[Exercise]:
Return every line of the records below verbatim, leaving the pictures out of your answer.

[Entries shown]:
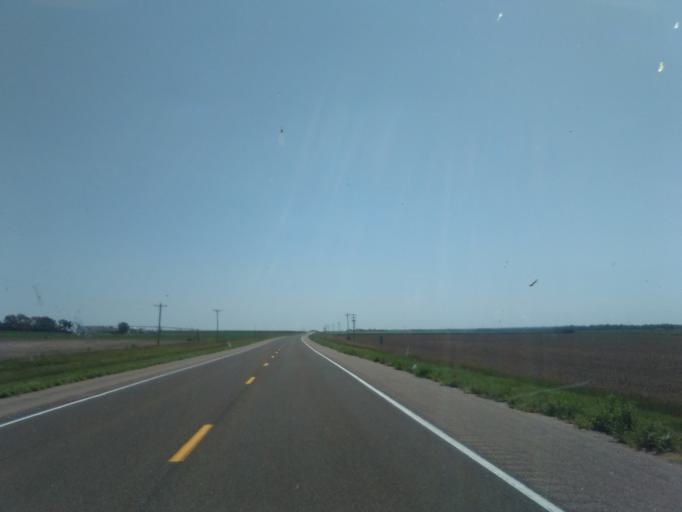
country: US
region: Nebraska
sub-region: Dundy County
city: Benkelman
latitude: 40.1257
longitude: -101.3512
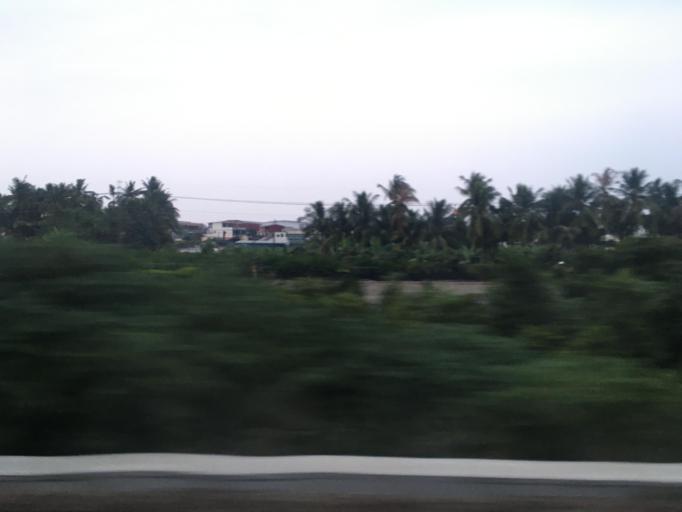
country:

[Solution to this exercise]:
country: US
region: Nebraska
sub-region: Dundy County
city: Benkelman
latitude: 40.1257
longitude: -101.3512
country:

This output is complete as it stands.